The Ute defense made one last stop, with Kyle Fitts forcing Mangum’s hurried throw on fourth down in the final minute, deep in BYU’s own territory.

Utah’s only touchdown came when Huntley ran the wrong way, but he scored anyway.

So Whittingham’s Utes have joined Jack Curtice’s teams of the 1950s with seven straight victories over BYU, Utah’s second-longest run in the rivalry. Curtice moved to Stanford after the 1957 season, when the Utes won the Skyline Conference championship. That would stand as the program’s only outright league title until Urban Meyer’s Utes won the Mountain West championship in 2003.

The ’57 Utes featured Larry Wilson, a two-way player who’s the school’s only alumnus in the Pro Football Hall of Fame. They were famous for a passing offense that once made quarterback Lee Grosscup say Curtice “was 15 to 20 years ahead of his time.”

Grosscup popularized the shovel pass, basically an extended handoff that became known as the “Utah pass.”

Huntley’s speciality is a modern invention, the zone-read option play. He makes it work. In contrast, Mangum and the BYU offense couldn’t so much of anything until late in Saturday’s game. Credit the Ute defense for a lot of that futility.

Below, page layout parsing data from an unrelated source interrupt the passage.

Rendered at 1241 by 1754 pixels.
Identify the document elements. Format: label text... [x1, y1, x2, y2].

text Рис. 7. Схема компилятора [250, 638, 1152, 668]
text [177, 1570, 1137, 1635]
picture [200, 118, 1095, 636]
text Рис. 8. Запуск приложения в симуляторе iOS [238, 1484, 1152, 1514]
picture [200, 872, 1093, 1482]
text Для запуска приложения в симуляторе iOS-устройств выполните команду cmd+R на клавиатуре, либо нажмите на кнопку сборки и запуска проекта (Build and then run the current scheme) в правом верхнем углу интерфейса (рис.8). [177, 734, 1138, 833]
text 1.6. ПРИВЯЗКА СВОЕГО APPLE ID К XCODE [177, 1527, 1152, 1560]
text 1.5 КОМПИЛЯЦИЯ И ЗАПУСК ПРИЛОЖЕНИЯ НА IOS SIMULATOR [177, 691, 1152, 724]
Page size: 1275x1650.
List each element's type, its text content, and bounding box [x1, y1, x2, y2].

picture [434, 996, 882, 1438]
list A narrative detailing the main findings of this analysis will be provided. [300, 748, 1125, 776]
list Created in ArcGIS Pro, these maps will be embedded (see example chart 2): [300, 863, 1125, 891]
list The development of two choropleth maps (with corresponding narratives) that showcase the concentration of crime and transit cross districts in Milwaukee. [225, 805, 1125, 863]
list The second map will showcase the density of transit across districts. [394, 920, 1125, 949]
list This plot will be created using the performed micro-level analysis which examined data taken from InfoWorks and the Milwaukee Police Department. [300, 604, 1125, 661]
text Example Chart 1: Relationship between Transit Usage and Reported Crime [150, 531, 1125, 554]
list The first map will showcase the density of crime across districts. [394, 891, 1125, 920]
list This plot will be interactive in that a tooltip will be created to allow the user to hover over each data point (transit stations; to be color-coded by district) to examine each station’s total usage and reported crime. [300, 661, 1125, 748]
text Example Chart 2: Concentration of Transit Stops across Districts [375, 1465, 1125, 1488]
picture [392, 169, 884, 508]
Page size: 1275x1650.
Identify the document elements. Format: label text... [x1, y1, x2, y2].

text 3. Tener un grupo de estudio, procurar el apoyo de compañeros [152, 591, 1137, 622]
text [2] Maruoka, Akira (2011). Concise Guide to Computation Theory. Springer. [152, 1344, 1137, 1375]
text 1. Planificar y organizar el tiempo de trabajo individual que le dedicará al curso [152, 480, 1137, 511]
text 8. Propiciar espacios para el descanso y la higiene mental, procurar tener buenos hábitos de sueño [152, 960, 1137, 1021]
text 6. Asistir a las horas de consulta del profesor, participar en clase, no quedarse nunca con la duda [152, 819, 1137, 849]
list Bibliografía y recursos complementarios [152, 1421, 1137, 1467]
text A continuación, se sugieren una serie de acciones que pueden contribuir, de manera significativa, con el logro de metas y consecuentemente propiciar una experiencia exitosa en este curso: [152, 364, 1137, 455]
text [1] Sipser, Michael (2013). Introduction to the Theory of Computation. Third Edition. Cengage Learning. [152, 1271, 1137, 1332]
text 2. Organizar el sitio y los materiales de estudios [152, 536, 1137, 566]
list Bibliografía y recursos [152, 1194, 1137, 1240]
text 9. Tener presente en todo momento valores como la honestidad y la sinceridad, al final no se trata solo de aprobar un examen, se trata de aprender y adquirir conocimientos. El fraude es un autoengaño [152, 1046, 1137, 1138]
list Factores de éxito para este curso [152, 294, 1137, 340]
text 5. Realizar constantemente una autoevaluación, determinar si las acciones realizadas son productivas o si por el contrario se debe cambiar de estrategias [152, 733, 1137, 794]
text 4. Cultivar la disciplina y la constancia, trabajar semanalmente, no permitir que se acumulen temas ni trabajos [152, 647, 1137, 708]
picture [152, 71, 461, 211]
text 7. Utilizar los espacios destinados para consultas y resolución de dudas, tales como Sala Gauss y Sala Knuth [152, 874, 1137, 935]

Utah’s penalties, a 3-of-14 conversion rate on third down and the failure to finish drives became only minor annoyances, in the end. The Utes rode the kicking of Gay, the offensive work of quarterback Tyler Huntley and receiver Darren Carrington and the pressure of a relentless defense to another victory.

“We’ve got our issues,” Whittingham said, but they’re correctable.

The Utes left Provo believing they could or should have won more easily, as the statistics suggested. Utah posted 430 total yards to BYU’s 233, with Huntley passing for 300 yards and running for 89. Carrington caught seven passes for 129 yards, giving him 17 receptions in two games since transferring from Oregon.

“We’re still getting used to our offense, and it’s only going to get better,” Huntley said. “We felt like we should have scored more points, but we’ve got to live with it.”

Huntley’s running and passing accounted for 226 of the Utes’ 239 total yards in the first half, while Utah’s defense held BYU to 102 total yards — and zero points.

The Utes got a break when BYU was called for offensive pass interference, erasing a would-be touchdown pass to Talon Shumway (followed by a missed field-goal try). The same call went against the Utes on their next drive, though, when Darren Carrington’s catch in the end zone was taken away via a penalty on Siaosi Wilson.

The Utes were bothered by other penalties, notably losing linebacker Sunia Tauteoli to a targeting ejection in the second quarter. Utah also failed to score any touchdowns in the first half, settling for Gay’s three field goals of 21, 25 and 36 yards for a 9-0 lead. The Utes couldn’t take full advantage of the defense’s seventh first-quarter takeaway in the last three rivalry games, kicking a field goal after Boobie Hobbs returned an interception 33 yards to the BYU 9.

In the second quarter, Huntley’s 48-yard pass to Wilson led to another field goal. Gay added his third 3-pointer after Huntley’s connections with Carrington gave the Utes another red-zone opportunity.

The Utes fully exploited BYU’s first mistake of the second half. Mokofisi’s interception at the BYU 23 led to Huntley’s 5-yard touchdown run, making it 16-0. That score was the seventh Utah touchdown (of eight total) in the last three meetings that stemmed from a takeaway in BYU territory. That’s not the only continuing theme of this rivalry, as the Utes now have a record 10th straight win in their sights, as of 2020.

Whittingham was somewhat subdued in the postgame news conference, compared with his demeanor after some other wins in the rivalry. That’s partly because the Utes have some work to do, and partly because they’re accustomed to beating BYU by now.